Exercise objective:
Starting at the first line of the material below and stopping after the line that includes "5. Conclusion", write the lines out again exactly. Drop any pictures.

Data for review:
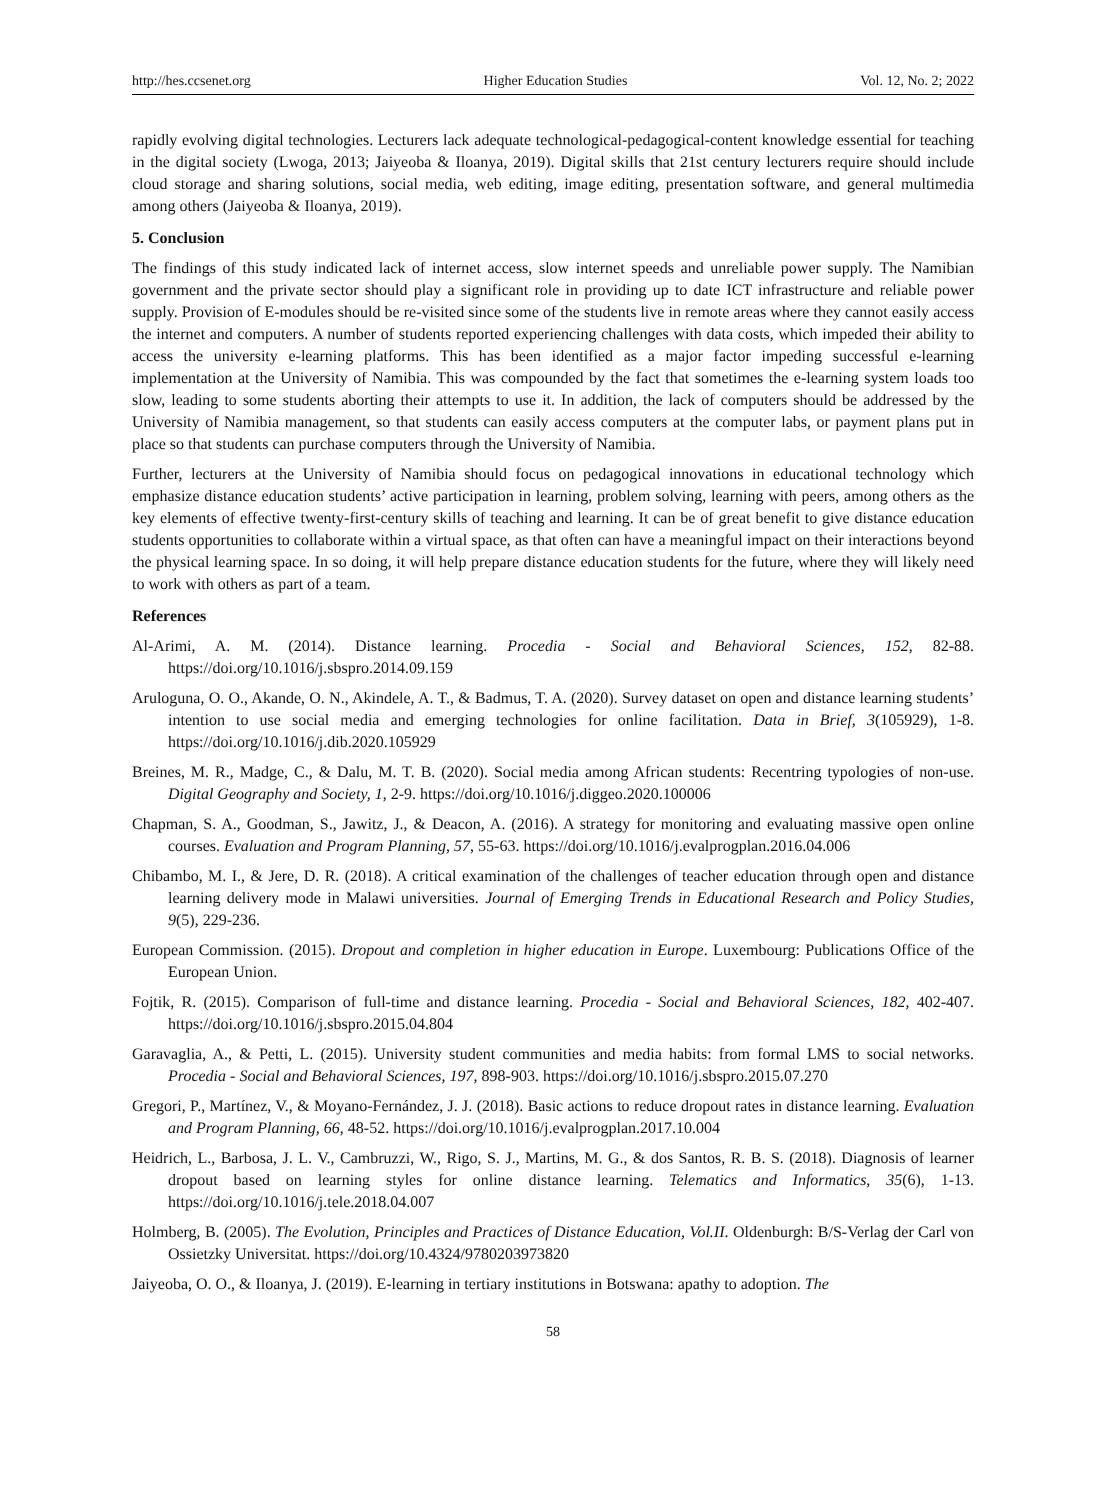http://hes.ccsenet.org Higher Education Studies Vol. 12, No. 2; 2022
rapidly evolving digital technologies. Lecturers lack adequate technological-pedagogical-content knowledge essential for teaching in the digital society (Lwoga, 2013; Jaiyeoba & Iloanya, 2019). Digital skills that 21st century lecturers require should include cloud storage and sharing solutions, social media, web editing, image editing, presentation software, and general multimedia among others (Jaiyeoba & Iloanya, 2019).
5. Conclusion
The findings of this study indicated lack of internet access, slow internet speeds and unreliable power supply. The Namibian government and the private sector should play a significant role in providing up to date ICT infrastructure and reliable power supply. Provision of E-modules should be re-visited since some of the students live in remote areas where they cannot easily access the internet and computers. A number of students reported experiencing challenges with data costs, which impeded their ability to access the university e-learning platforms. This has been identified as a major factor impeding successful e-learning implementation at the University of Namibia. This was compounded by the fact that sometimes the e-learning system loads too slow, leading to some students aborting their attempts to use it. In addition, the lack of computers should be addressed by the University of Namibia management, so that students can easily access computers at the computer labs, or payment plans put in place so that students can purchase computers through the University of Namibia.
Further, lecturers at the University of Namibia should focus on pedagogical innovations in educational technology which emphasize distance education students’ active participation in learning, problem solving, learning with peers, among others as the key elements of effective twenty-first-century skills of teaching and learning. It can be of great benefit to give distance education students opportunities to collaborate within a virtual space, as that often can have a meaningful impact on their interactions beyond the physical learning space. In so doing, it will help prepare distance education students for the future, where they will likely need to work with others as part of a team.
References
Al-Arimi, A. M. (2014). Distance learning. Procedia - Social and Behavioral Sciences, 152, 82-88. https://doi.org/10.1016/j.sbspro.2014.09.159
Aruloguna, O. O., Akande, O. N., Akindele, A. T., & Badmus, T. A. (2020). Survey dataset on open and distance learning students’ intention to use social media and emerging technologies for online facilitation. Data in Brief, 3(105929), 1-8. https://doi.org/10.1016/j.dib.2020.105929
Breines, M. R., Madge, C., & Dalu, M. T. B. (2020). Social media among African students: Recentring typologies of non-use. Digital Geography and Society, 1, 2-9. https://doi.org/10.1016/j.diggeo.2020.100006
Chapman, S. A., Goodman, S., Jawitz, J., & Deacon, A. (2016). A strategy for monitoring and evaluating massive open online courses. Evaluation and Program Planning, 57, 55-63. https://doi.org/10.1016/j.evalprogplan.2016.04.006
Chibambo, M. I., & Jere, D. R. (2018). A critical examination of the challenges of teacher education through open and distance learning delivery mode in Malawi universities. Journal of Emerging Trends in Educational Research and Policy Studies, 9(5), 229-236.
European Commission. (2015). Dropout and completion in higher education in Europe. Luxembourg: Publications Office of the European Union.
Fojtik, R. (2015). Comparison of full-time and distance learning. Procedia - Social and Behavioral Sciences, 182, 402-407. https://doi.org/10.1016/j.sbspro.2015.04.804
Garavaglia, A., & Petti, L. (2015). University student communities and media habits: from formal LMS to social networks. Procedia - Social and Behavioral Sciences, 197, 898-903. https://doi.org/10.1016/j.sbspro.2015.07.270
Gregori, P., Martínez, V., & Moyano-Fernández, J. J. (2018). Basic actions to reduce dropout rates in distance learning. Evaluation and Program Planning, 66, 48-52. https://doi.org/10.1016/j.evalprogplan.2017.10.004
Heidrich, L., Barbosa, J. L. V., Cambruzzi, W., Rigo, S. J., Martins, M. G., & dos Santos, R. B. S. (2018). Diagnosis of learner dropout based on learning styles for online distance learning. Telematics and Informatics, 35(6), 1-13. https://doi.org/10.1016/j.tele.2018.04.007
Holmberg, B. (2005). The Evolution, Principles and Practices of Distance Education, Vol.II. Oldenburgh: B/S-Verlag der Carl von Ossietzky Universitat. https://doi.org/10.4324/9780203973820
Jaiyeoba, O. O., & Iloanya, J. (2019). E-learning in tertiary institutions in Botswana: apathy to adoption. The
58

Response to the exercise:
http://hes.ccsenet.org Higher Education Studies Vol. 12, No. 2; 2022
rapidly evolving digital technologies. Lecturers lack adequate technological-pedagogical-content knowledge essential for teaching in the digital society (Lwoga, 2013; Jaiyeoba & Iloanya, 2019). Digital skills that 21st century lecturers require should include cloud storage and sharing solutions, social media, web editing, image editing, presentation software, and general multimedia among others (Jaiyeoba & Iloanya, 2019).
5. Conclusion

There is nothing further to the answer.